Celebrities plan protest against detention of Miami Five
The men were sentenced in 2001 for allegedly acting as agents for the Cuban government
by Ed Pilkington
Sept. 29, 2008
Reprinted from The Guardian
Nine Nobel Laureates, including the South African campaigner Desmond Tutu and the German novelist Gunter Grass, join forces tomorrow with more than 100 celebrities from the arts, law and media to protest the on-going detention by the US government of five Cubans imprisoned for allegedly spying on behalf of the Cuban government.
The so-called Miami Five were sentenced in 2001 to prison terms of between 15 and 25 years for allegedly acting as Cuban agents within the exile community in Miami.
The men and their supporters have consistently protested that they had come to the US to infiltrate and disrupt right-wing exile groups perpetrating acts of terrorism within Cuba.
To mark the 10th anniversary of the arrests of Gerardo Hernandez Nordelo, Ramon Labanino, Antonio Guerrero, Fernando Gonzalez and Rene Gonzalez, full-page adverts are being taken out in the Guardian and the Independent tomorrow.
They claim that the men were unjustly jailed, and protest against the refusal to allow the wives of two of the prisoners to visit them from Cuba for up to 10 years.
Signatories to the adverts include the designers Vivienne Westwood and Jasper Conran, artist Howard Hodgkin, writers Iain Banks and Harold Pinter and actors Julie Christie and Susannah York.
The case of the Miami Five has attracted the attention of international human rights groups. Amnesty International has repeatedly raised the issue with the US government, arguing the refusal to permit spousal visits is unnecessarily punitive.
The UN Working Group on Arbitrary Detention has also found that the US failed to give the men a fair trial.
Celebrities appeal for Cuban Five
Sept. 30, 2008
Reprinted from BBC News
The five men are considered national heroes in Cuba
Some 130 celebrities from the arts, media and politics have signed an open letter calling for justice for five Cubans jailed in the US for spying.
The letter appeared in two national UK newspapers to mark on the 10th anniversary of the men's arrest.
Campaigners are urging US authorities to give visas to the wives of two of the men. They have not been allowed to visit the US for several years.
The men were convicted in a Miami court in 2001 on a range of charges.
These included lying about their identities, trying to obtain US military secrets and spying on Cuban exile groups.
Three were given life terms, the other two 19 and 15 years in jail.

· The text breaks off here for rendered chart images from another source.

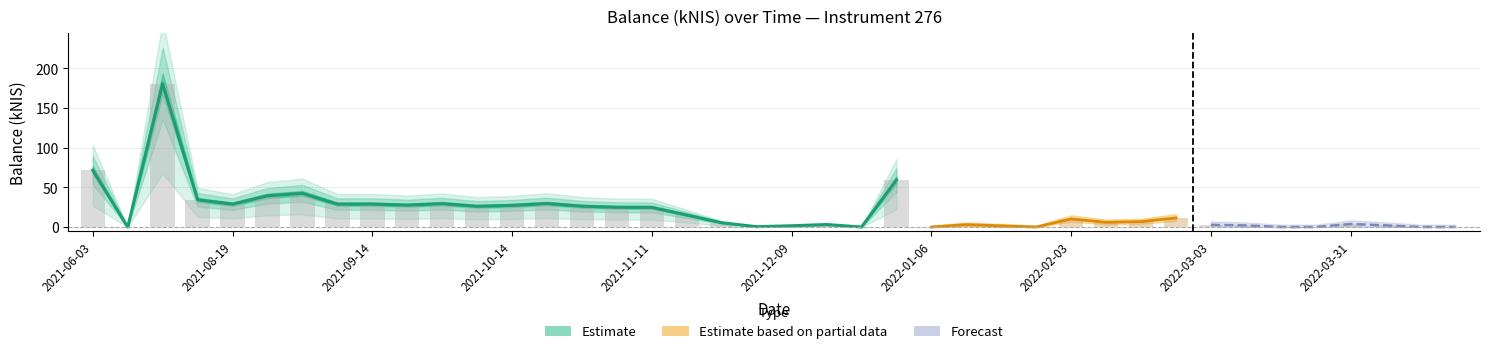

Approximately how many times larger is the value at 2021-09-23 compared to 2021-08-19?

1.0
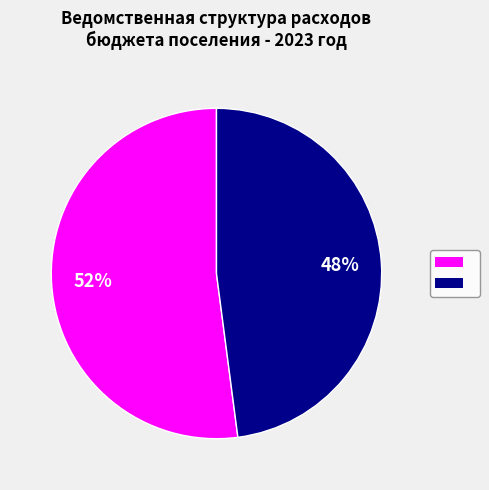

Is there any slice that represents more than half of the pie?

Yes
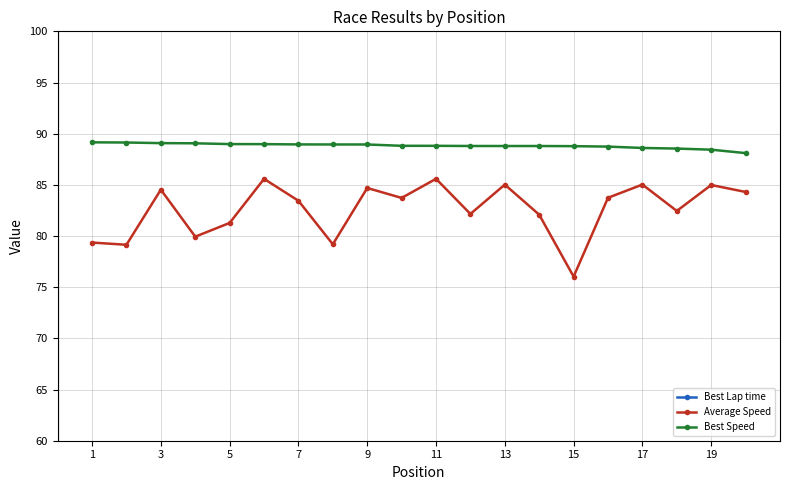

Which series has the largest total across all categories?

Best Lap time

A full-page advertisement in The Guardian and The Independent newspapers on Tuesday carries a large photograph of Adriana Perez, who has not been granted a visa to visit her husband, Gerardo Hernandez, for 10 years.

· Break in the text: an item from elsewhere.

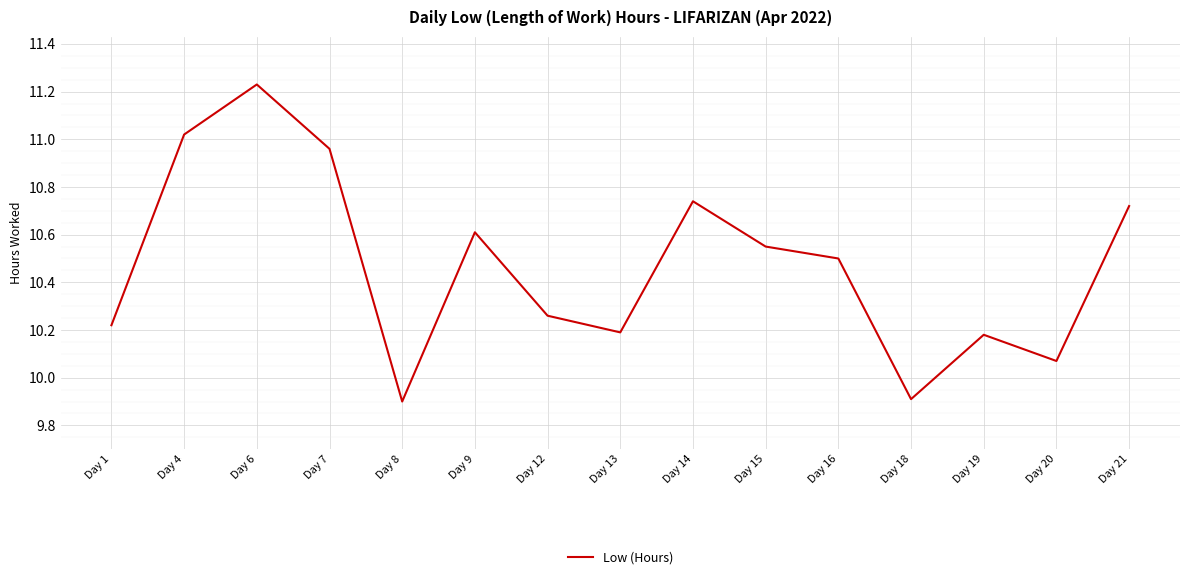

Where does the data first go above 10?

Day 1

The letter details what it says was the unfair trial of the five men, the refusal by the US authorities to grant visas to Ms Perez and to another of the wives, Olga Salanueva, for several years, and restricting other family members to visits just once a year.

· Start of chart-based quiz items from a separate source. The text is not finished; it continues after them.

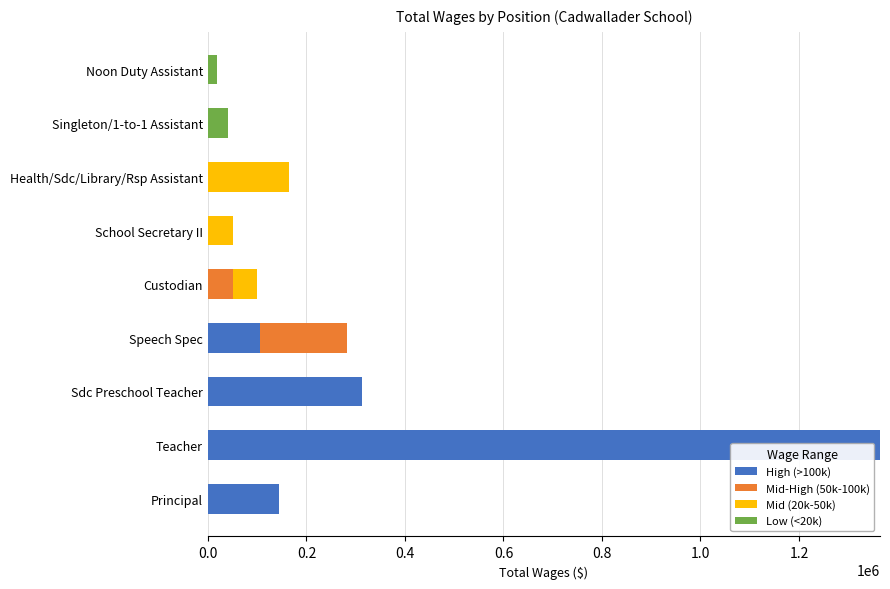

The value of High (>100k) at Health/Sdc/Library/Rsp Assistant is 0. True or false?

True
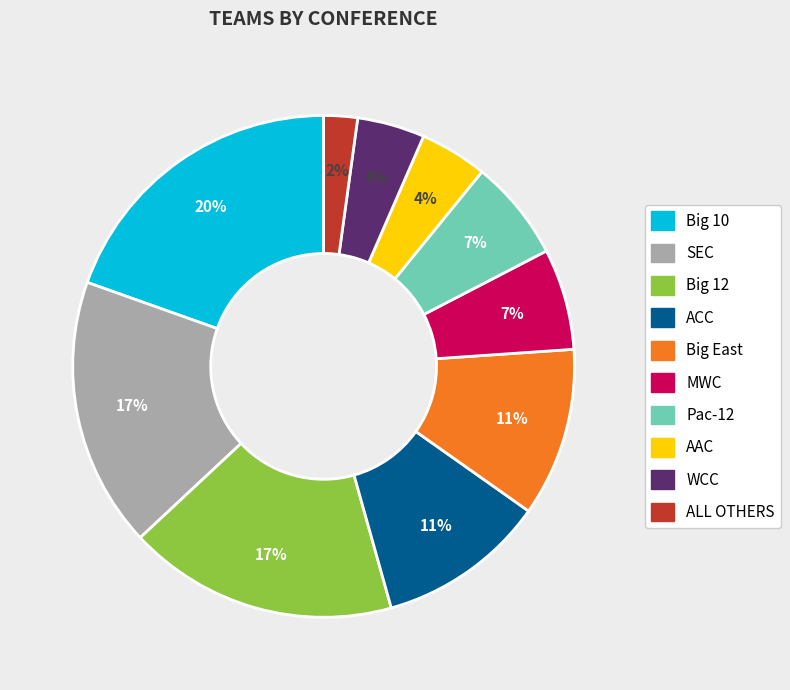

True or false: MWC accounts for 7% of the total.

True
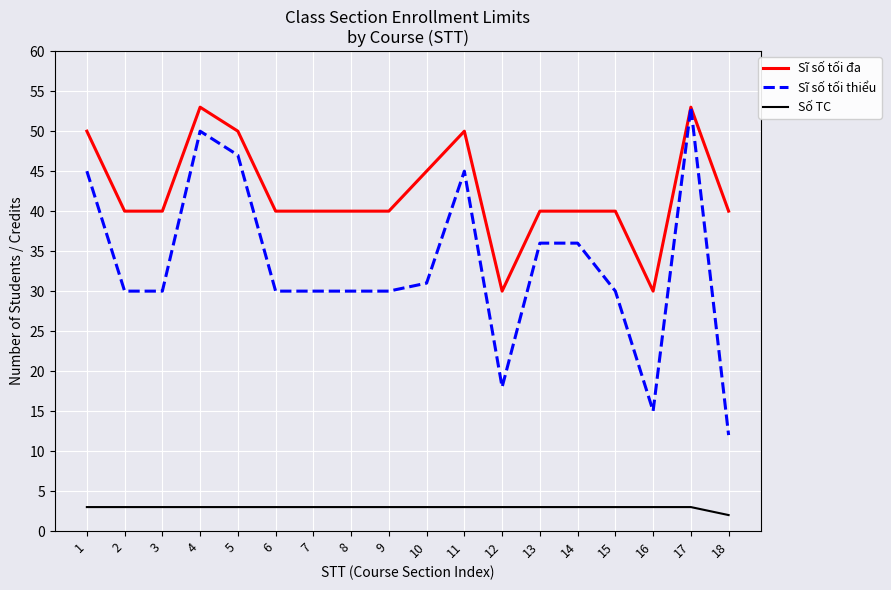

The Số TC series shows 3 at 14. True or false?

True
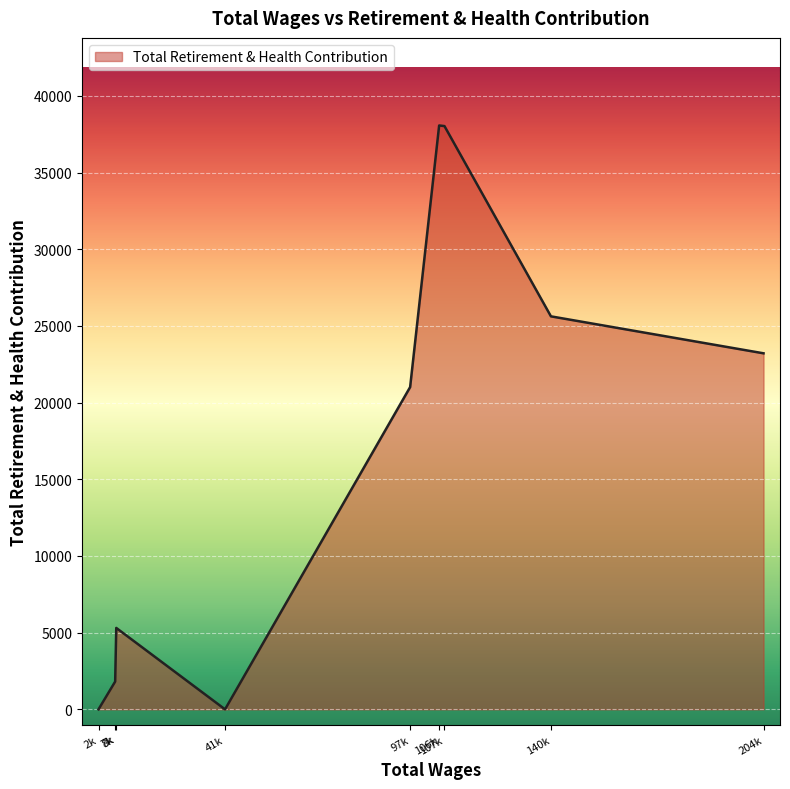

How many series are shown in this chart?

1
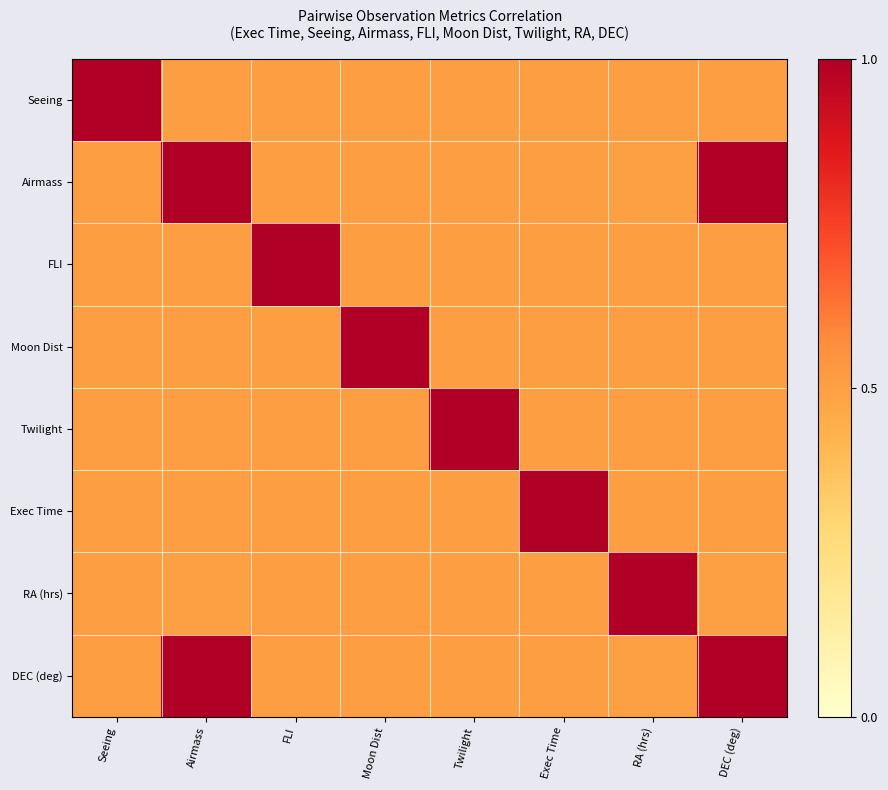

What is the total value across all series at FLI?

4.5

The signatories include 10 Nobel laureates, among them Archbishop Desmond Tutu of South Africa, German and Portuguese novelists Gunter Grass and Jose Saramago, and Guatemalan indigenous rights campaigner Rigoberta Menchu.
The men, Gerardo Hernandez, Ramon Labanino, Antonio Guerrero, Fernando Gonzalez and Rene Gonzalez, have appealed against their sentences, three times.
They say that by being tried in Miami, the centre of anti-Castro Cuban exiles, they were victims of bias.
US prosecutors insist the men were found guilty on hard evidence.
In June, an appeals court upheld the convictions but said the sentences of three of the men should be reconsidered.
The Cuban government says the men were not in Miami to spy on the US but to prevent anti-Castro exile groups from launching what it calls terrorist attacks on Cuba.
The men are considered national heroes in Cuba, where they figure prominently on billboards all over the country and are the subject of regular rallies and demonstrations.
Cuban exile groups say they were justly punished.